Im vollbesetzten Festsaal herrscht andächtige Stille, als der Pantomime die Bühne betritt. Das grelle Spotlicht grenzt die Figur in weißen Kleidern und weiß geschminktem Gesicht scharf vom Bühnenvorhang ab. Jede Geste, jede Miene, die Jomi mit absoluter Präzision ausführt, fordert die ungeteilte Aufmerksamkeit seiner Zuschauer. Jomi versteht es meisterhaft, ihre Vorstellungskraft zu wecken und sie an imaginäre Schauplätze zu führen.
In sieben Stationen stellt der Pantomime die Passion Jesu dar, die mit seiner Verurteilung und dem Gebet in Gethsemane beginnt und nicht mit dem Tod am Kreuz, sondern mit der Auferstehung endet. Mit der fünften Station wechselt das Bühnenbild in ein Schattenspiel. Jomi agiert nun hinter der Bühne und ist als Schattenriss zu sehen.

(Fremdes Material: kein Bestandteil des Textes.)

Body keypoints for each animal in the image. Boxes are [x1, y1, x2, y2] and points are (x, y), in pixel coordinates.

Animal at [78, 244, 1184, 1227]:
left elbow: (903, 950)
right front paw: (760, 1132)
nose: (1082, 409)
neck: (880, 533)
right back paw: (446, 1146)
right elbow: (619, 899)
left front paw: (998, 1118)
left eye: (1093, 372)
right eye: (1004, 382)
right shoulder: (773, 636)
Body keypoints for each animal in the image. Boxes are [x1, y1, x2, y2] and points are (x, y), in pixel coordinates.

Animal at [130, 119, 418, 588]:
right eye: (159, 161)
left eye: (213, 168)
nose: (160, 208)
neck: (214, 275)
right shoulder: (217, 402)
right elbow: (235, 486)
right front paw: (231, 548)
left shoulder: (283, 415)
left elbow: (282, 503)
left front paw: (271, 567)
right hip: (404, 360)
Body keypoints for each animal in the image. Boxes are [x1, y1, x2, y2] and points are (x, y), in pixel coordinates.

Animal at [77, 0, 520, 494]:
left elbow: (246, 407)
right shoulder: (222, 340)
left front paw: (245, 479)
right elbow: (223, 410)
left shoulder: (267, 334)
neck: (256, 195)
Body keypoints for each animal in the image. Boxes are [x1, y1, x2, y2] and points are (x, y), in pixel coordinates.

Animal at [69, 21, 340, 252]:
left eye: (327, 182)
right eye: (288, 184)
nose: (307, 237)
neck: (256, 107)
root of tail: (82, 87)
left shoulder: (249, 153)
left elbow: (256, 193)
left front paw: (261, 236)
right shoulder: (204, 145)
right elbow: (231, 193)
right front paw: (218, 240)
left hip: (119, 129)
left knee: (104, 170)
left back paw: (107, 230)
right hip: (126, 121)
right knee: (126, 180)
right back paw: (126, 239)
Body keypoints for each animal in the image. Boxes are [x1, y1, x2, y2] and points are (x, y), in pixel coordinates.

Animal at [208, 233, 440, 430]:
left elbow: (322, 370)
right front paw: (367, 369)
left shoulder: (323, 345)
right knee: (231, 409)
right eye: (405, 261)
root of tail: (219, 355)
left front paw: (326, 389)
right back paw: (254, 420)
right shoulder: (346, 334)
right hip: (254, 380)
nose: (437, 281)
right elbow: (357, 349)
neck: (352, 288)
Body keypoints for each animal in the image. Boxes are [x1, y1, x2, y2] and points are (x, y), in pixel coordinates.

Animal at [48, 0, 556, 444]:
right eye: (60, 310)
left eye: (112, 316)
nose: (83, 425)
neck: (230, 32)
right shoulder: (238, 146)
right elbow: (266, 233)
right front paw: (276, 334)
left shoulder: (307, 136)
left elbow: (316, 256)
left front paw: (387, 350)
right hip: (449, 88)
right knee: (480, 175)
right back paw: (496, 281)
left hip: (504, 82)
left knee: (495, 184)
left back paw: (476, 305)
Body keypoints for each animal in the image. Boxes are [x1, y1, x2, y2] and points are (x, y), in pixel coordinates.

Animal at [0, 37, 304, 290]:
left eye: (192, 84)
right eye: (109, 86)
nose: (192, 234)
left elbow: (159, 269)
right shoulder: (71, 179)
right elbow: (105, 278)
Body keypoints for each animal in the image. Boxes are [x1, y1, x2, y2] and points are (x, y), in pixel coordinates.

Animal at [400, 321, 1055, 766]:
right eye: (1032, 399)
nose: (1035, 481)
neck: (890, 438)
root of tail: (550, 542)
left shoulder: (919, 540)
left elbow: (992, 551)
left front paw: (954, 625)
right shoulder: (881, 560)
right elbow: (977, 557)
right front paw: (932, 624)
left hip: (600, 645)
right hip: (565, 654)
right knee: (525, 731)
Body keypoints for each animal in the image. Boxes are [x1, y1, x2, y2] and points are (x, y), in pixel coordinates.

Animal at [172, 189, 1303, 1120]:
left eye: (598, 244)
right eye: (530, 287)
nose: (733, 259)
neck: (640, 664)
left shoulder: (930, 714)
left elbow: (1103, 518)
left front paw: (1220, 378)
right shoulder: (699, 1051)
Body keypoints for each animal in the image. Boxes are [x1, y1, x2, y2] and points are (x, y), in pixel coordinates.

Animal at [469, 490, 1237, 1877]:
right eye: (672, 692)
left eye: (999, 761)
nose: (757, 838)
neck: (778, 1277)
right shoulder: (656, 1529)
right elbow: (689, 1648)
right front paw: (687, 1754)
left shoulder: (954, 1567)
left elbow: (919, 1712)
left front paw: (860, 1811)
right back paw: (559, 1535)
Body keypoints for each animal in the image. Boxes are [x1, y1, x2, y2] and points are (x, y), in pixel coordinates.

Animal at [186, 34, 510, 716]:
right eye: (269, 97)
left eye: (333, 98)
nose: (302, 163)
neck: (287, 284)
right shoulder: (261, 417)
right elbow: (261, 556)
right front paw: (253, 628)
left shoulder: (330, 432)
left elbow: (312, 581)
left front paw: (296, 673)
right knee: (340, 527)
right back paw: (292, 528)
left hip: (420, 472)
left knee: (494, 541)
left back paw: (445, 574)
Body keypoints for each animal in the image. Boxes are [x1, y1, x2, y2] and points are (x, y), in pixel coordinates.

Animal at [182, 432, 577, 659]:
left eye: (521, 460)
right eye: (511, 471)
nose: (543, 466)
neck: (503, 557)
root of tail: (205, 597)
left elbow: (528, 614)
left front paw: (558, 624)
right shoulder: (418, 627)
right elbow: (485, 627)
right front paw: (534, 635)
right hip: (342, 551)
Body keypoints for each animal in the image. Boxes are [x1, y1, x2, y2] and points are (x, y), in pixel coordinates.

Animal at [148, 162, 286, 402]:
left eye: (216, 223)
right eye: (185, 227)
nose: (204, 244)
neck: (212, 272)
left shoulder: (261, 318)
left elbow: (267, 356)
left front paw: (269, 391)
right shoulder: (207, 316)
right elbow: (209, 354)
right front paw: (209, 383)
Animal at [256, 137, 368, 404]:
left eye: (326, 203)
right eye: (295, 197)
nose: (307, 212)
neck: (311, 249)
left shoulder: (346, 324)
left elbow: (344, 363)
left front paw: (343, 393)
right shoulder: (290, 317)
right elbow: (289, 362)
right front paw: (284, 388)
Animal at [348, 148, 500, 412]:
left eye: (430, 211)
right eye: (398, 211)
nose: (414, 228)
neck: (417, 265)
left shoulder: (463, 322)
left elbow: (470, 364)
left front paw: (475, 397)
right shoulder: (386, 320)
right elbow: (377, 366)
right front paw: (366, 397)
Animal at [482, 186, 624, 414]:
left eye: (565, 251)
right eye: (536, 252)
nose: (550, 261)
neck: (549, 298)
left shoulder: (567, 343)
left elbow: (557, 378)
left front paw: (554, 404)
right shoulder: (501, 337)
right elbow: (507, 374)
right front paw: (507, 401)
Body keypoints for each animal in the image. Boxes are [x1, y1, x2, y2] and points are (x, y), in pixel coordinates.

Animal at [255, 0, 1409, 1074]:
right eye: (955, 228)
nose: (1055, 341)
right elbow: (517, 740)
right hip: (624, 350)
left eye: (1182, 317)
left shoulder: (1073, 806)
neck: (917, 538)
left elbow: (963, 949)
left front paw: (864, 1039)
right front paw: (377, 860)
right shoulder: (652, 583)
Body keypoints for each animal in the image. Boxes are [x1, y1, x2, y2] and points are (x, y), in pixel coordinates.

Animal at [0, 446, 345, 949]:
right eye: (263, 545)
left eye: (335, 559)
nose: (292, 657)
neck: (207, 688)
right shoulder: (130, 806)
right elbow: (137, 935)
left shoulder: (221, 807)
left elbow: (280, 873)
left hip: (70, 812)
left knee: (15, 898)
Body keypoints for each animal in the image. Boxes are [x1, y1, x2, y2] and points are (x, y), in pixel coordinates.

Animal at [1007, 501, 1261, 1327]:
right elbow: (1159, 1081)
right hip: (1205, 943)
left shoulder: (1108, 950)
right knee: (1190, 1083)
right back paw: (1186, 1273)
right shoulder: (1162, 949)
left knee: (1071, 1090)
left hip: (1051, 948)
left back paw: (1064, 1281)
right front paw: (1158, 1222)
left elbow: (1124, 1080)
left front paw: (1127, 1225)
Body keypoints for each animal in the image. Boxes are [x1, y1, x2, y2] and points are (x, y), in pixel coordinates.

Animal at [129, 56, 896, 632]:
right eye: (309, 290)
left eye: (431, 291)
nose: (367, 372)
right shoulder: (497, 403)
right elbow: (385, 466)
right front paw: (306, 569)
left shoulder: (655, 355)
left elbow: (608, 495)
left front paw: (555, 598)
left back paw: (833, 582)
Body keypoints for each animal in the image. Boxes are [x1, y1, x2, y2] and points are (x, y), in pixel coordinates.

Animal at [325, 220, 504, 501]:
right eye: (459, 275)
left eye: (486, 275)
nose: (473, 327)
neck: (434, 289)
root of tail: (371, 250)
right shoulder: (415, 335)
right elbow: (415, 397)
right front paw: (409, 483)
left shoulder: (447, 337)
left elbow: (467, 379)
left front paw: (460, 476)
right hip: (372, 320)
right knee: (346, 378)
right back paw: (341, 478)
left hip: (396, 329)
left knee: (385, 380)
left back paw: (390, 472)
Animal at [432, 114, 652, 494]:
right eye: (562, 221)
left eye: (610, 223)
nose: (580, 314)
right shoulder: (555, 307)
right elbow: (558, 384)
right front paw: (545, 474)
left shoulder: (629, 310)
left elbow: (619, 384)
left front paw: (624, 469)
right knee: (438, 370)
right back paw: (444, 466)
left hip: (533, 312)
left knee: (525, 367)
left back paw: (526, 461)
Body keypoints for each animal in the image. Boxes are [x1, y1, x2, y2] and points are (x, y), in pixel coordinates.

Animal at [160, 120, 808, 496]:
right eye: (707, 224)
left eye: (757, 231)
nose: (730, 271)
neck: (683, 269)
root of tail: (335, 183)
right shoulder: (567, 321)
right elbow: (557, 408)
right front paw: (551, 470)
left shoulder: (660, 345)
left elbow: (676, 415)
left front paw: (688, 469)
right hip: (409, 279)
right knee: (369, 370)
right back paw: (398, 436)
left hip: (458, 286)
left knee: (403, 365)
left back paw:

Zwischen den Stationen rezitiert Birgit Grimm Gedichte, Geschichten und Zitate aus der Literatur unter anderem von Goethe, Heine und Hölderlin. Grimm erläutert auch den Ablauf der Szenen und erleichtert es den Besuchern, dem Kreuzweg zu folgen. Yvonne Schlüter (Klavier) Stephan Juchem (Querflöte), John Walkowiak (Geige) sowie Uschi Bauer (Sopran) verstärken mit Musik und Gesang den meditativen Charakter der Aufführung.
Josef Michael Kreutzer - die jeweils ersten beiden Buchstaben der Vornamen stehen für seinen Künstlernamen - gastierte zum zweiten Mal in Hohenroth. Zustande kam dies wie bereits vor zwei Jahren auf Initiative eines Mannes, dessen Tochter in der Dorfgemeinschaft lebt. Er schenkte den Hohenrothern diese Veranstaltungen. Zusätzlich zum Abendprogramm gab Jomi eine Demostunde für die Mitarbeiter und veranstaltete einen Workshop für die Betreuten der Einrichtung.
Workshops und Seminare hat der Künstler, der in Reisbach bei Saarbrücken lebt, verheiratet ist und eine erwachsene Tochter hat, in seinem Leben schon unzählige gegeben. Bis vor einem Jahr unter anderem auch als Dozent für Pantomime und Körpersprache an der Hochschule des Saarlandes in Saarbrücken.
Jomi, der seit frühester Kindheit gehörlos ist, fand schon als Kleinkind großen Gefallen daran, sich pantomimisch auszudrücken, ohne zu wissen, dass das Pantomime ist. Als Realschüler wurde ihm klar: Das ist es, was möchte ich machen! Auslöser war eine Vorstellung, die Marcel Marceau in Hamburg gab, und zu der er von seiner Ballettlehrerin eingeladen worden war, erzählt Mariele Hübl, die Jomi nach Hohenroth und zu vielen anderen Auftritten begleitet hat.
Von diesem Tag an wünschte sich der Jugendliche nichts sehnlicher, als bei Marcel Marceau zu studieren. Doch auf Drängen des Vaters musste Kreutzer erst eine Ausbildung zum Zahntechniker absolvieren. Nach mehreren Anläufen klappte es schließlich und er kam unter die 18 Bewerber, die Marceau unter 100 ausgesucht hatte. Josef Michael Kreutzer war der erste Deutsche, der bei dem weltberühmten Meister der Pantomime in Paris studieren konnte. 1981 schloss er als einer der Besten mit Diplom ab und arbeitet seitdem sehr erfolgreich als Solopantomime. Jomi, zu dessen Repertoire außer religiösen Themen auch Parodie, Lyrik, Sozialkritik gehören, genießt weltweite Anerkennung. Seine Theatertourneen führten ihn durch alle europäischen Länder, nach Afrika und Südamerika. Aber auch hierzulande ist man stolz auf ihn. 1999 zeichnete der damalige Bundespräsident Johannes Rau ihn für seine Verdienste um die Pantomime und die interkulturellen Beziehungen mit dem Bundesverdienstkreuz aus.
Nach Hohenroth sei Jomi gerne wieder gekommen, verrät Mariele Hübl. Wegen der besonderen Atmosphäre, die dort herrscht.